An Iraqi vice president said the Baghdad government will cooperate fully with the inspectors, but he warned the Americans against inserting spies into the inspection teams.
In the Czech Republic, where he was attending a NATO summit, President Bush also struck a combative note on Iraq, playing down the importance of the inspectors’ return to Baghdad, and again threatening military action if inspections don’t work.
“People tend to focus on the inspectors as if the inspectors are the end,” Bush told reporters. What’s important, he said, is eliminating any weapons of mass destruction in Iraq. “He’s going to disarm,” he said of Saddam, “one way or the other.”
British and Australian officials said they were engaged in contingency planning with the Americans for a possible eventual attack on Iraq.
In the southern no-fly zone, meanwhile, U.S. warplanes bombed three air defense sites yesterday after the Iraqis fired missiles and anti-aircraft guns at U.S. and British planes, the U.S. military said. An unidentified Iraqi officer said the strikes were against “civilian installations,” the Iraq News Agency reported.
It was the sixth such encounter in the past seven days.
The U.N. teams are returning to Baghdad under a new U.N. Security Council resolution describing the inspections as a “final opportunity” for Iraq to meet its post-Gulf War obligations to give up any chemical, biological or nuclear weapons.
As the chief inspectors left, 20 U.N. staff members got down to basics: Floors were washed and telephone lines connected as they readied the inspectors’ former offices for their return after a four-year absence. A “hotline” phone link to key Iraqi officials was in the works.
“Everything’s being done in a rush,” U.N. spokesman Hiro Ueki said.
The staff doubled with the arrival yesterday of more technical support crew. The first main contingent of weapons inspectors arrives Monday, and the first field inspections are expected two days later.
A dispute over Saddam’s “presidential sites” contributed to the breakdown in the U.N. inspections regime in December 1998. The Iraqis had obstructed visits to a few compounds they designated sensitive, until a compromise arrangement allowed inspections with notification and a diplomatic escort.

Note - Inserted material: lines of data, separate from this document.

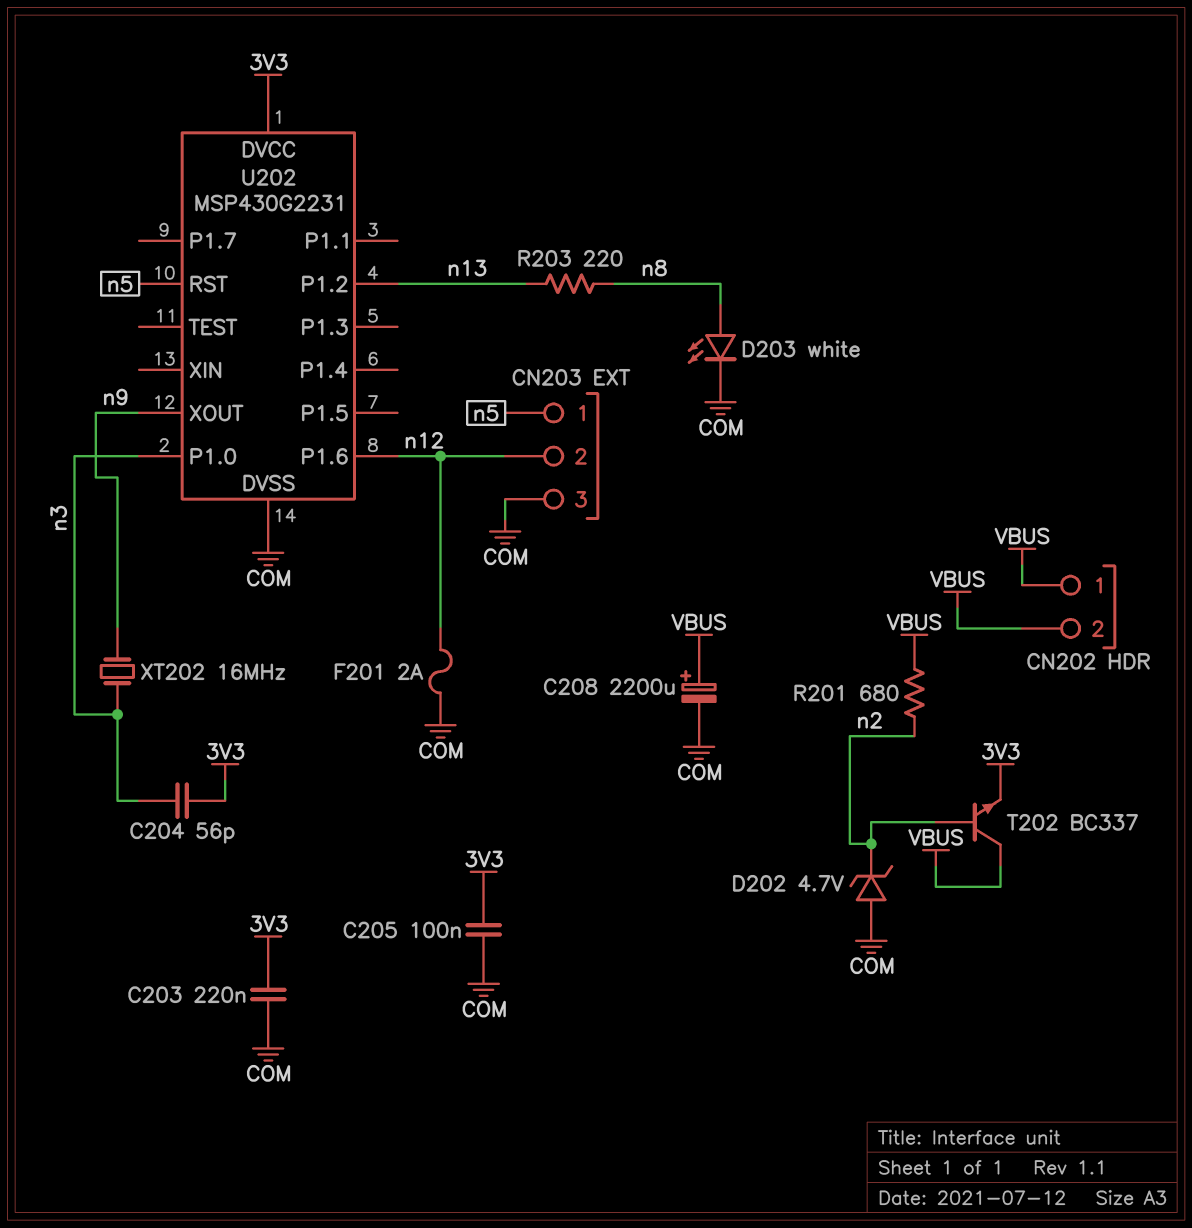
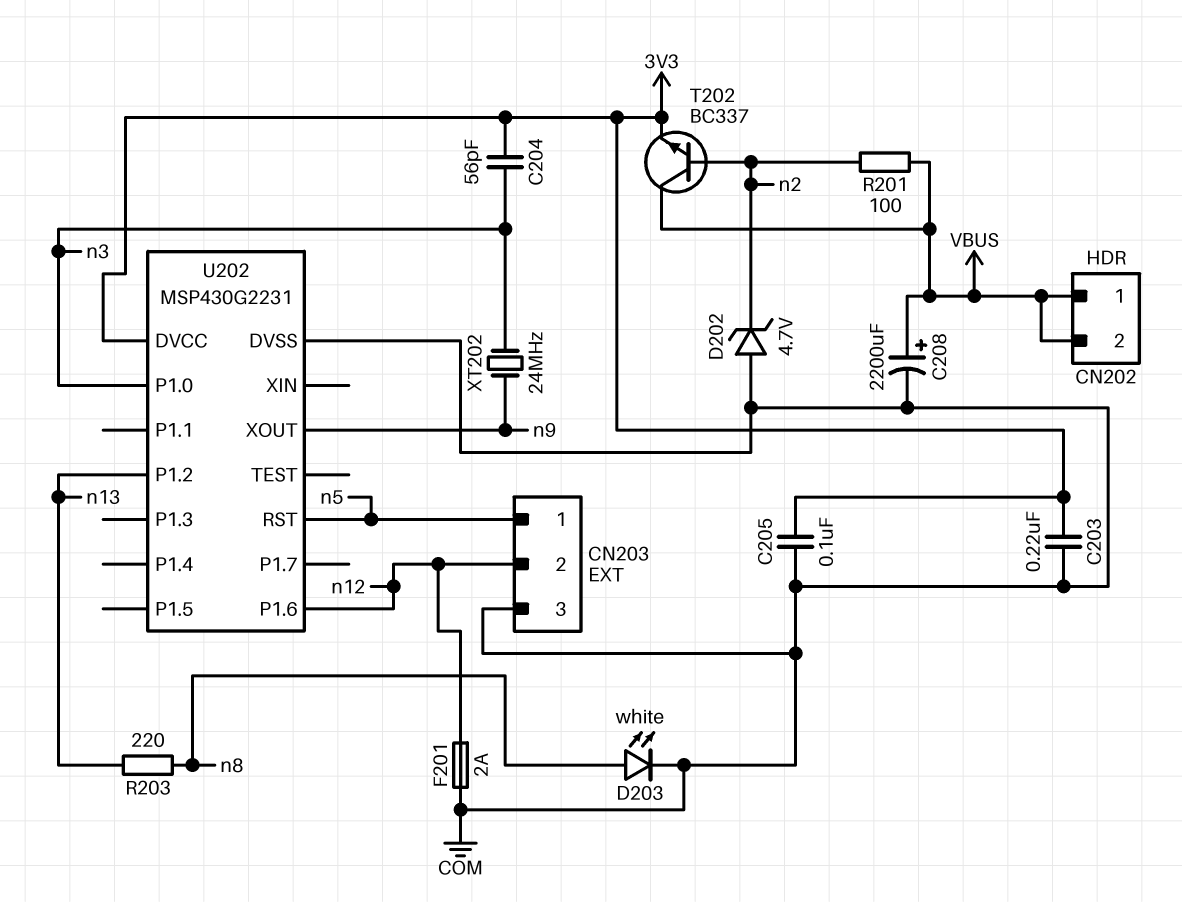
R201: 680 (VBUS, n2) -> 100 (VBUS, n2)
XT202: 16MHz (n3, n9) -> 24MHz (n3, n9)

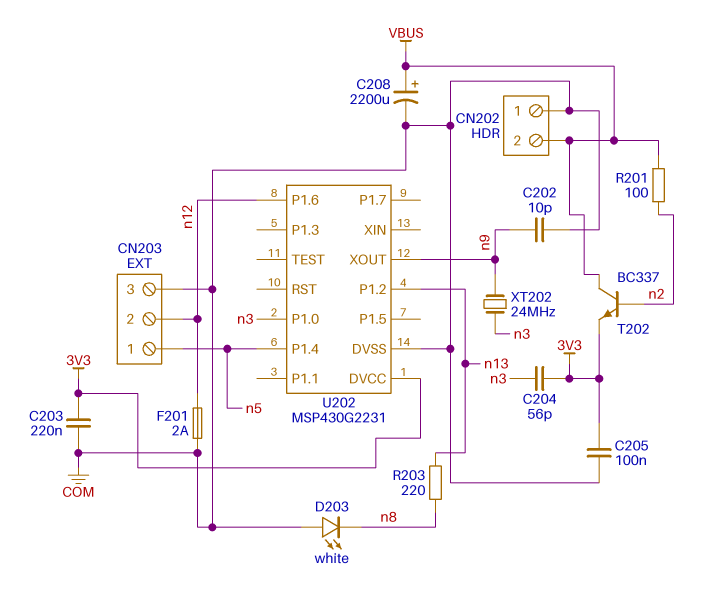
C202: none -> 10pF (COM, n9)
CN202 pin 1: VBUS -> COM
D202: zener 4.7V (A COM, K n2) -> none
D203: LED white (A n8, K COM) -> LED white (A COM, K n8)
U202 pin P1.4: none -> n5
U202 pin RST: n5 -> none

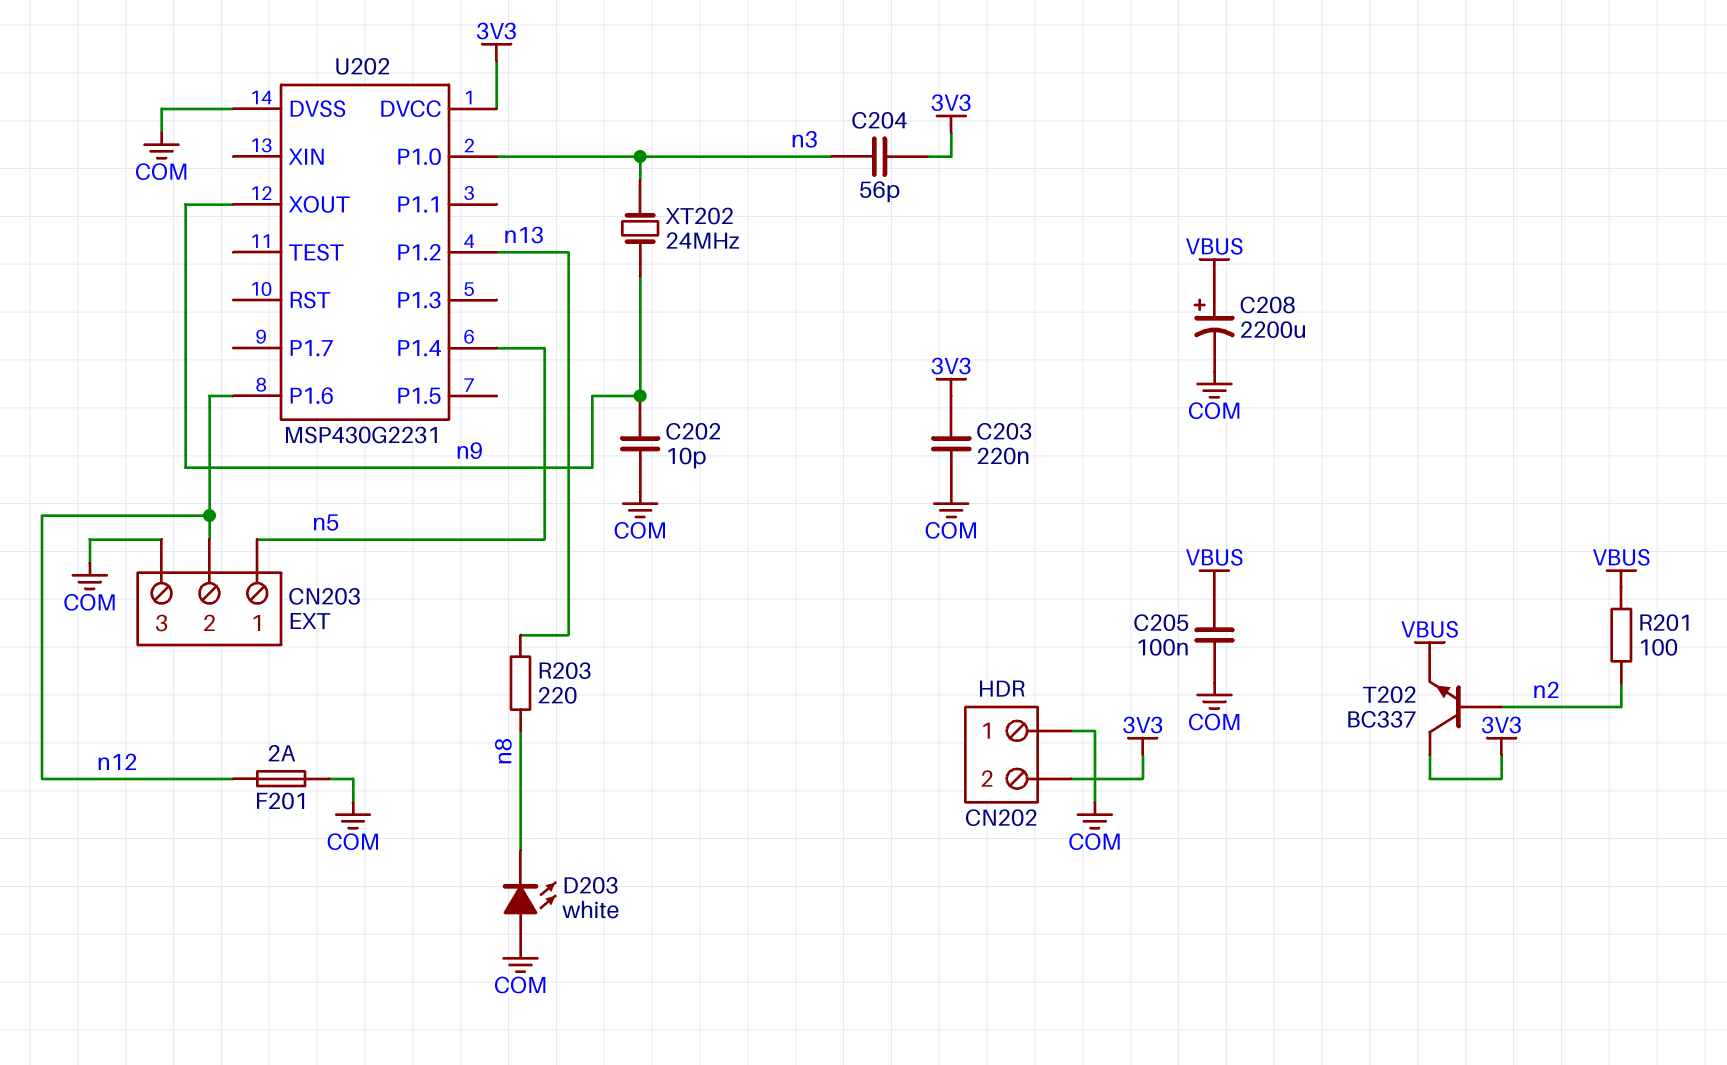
C205: 100nF (3V3, COM) -> 100nF (COM, VBUS)
CN202 pin 2: VBUS -> 3V3
T202: NPN BC337 (B n2, C VBUS, E 3V3) -> NPN BC337 (B n2, C 3V3, E VBUS)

The new council resolution ignores those arrangements and demands full, unfettered access to all sites.
“That is settled by the resolution,” Blix replied when asked whether the issue had arisen in his Baghdad talks with Foreign Minister Naji Sabri and other Iraqis. “It wasn’t even discussed. They accept that.”
In general, the former Swedish diplomat described the discussions as “professional,” “business-like” and “constructive.”